Beast / Sanctuary Records, 1999
REVIEW BY: Christopher Thelen
ORIGINALLY PUBLISHED: 03/24/2000
"Welcome to the real world," sings Pete Franklin on the leadoff track of Real World, the second release from Britain's Dirty Deeds. Following the cancellation of the Iron Maiden tour where the band was making their debut and the shuttering of Velvel Records (who were supposed to release the band's debut Danger Of Infection), that phrase probably rings too true to the band.
Unfortunately, the phrase applies to the entire album Real World, which fails to break any new ground for the band and tries unsuccessfully to build on the strong foundation they laid with Danger Of Infection. It gets tiring to refer to the "sophomore slump," but Real World is, sadly, a textbook case of this - and it's frustrating when you know this band is capable of better.
There are, admittedly, some moments where it sounds like Dirty Deeds has things running full steam ahead. "Kill The Pain" is a definite pick for a radio track, integrating a little more of the harmony vocals that this band underuses so much. The guitar work of Franklin and Barry Fitzgibbon shines on this track.

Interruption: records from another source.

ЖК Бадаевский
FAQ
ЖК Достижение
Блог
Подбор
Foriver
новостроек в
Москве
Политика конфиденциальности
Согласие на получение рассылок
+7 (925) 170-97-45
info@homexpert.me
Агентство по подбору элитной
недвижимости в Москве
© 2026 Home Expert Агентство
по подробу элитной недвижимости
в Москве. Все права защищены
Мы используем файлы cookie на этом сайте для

Regrettably, this is the only strong track on the disc. "Welcome To The Real World," which kicks off the disc, sounds like a re-tread of "Nothing To Lose," the first song off Danger Of Infection. When you start repeating things like that early in the album, you can see the red flag being raised. Granted, the song isn't a note-for-note cover of "Nothing To Lose," but it's disconcerting to hear two albums in a row led off by a song in the same key, in the same tempo.
For that matter, most of the songs on Real World don't vary much in tempo. Normally, this isn't a thing to worry about, but add in to the mix a drop in the quality of the songwriting, and the concern factor increases tenfold. Tracks like "Nightmare," "Hell On Earth" and "Cyber Babe" just fall flat, failing to inspire or encourage the listener. One could even say that the album has a dull ring to it.
What is discouraging about this is that Dirty Deeds is a band capable of so much better work. Danger Of Infection and their live shows have proven this. (I've also gone on record to say that Dirty Deeds's magic is better captured in the live setting rather than the studio.) But Real World does more than fall short of expectations. In a sense, it's almost as if the band wasn't trying hard enough to create an album that took them to the next step. And that, children, is the greatest disappointment of all.
Dirty Deeds is a strong enough band to come back from such a setback with killer material. But one wouldn't have expected their stumbling point to come on only their second album.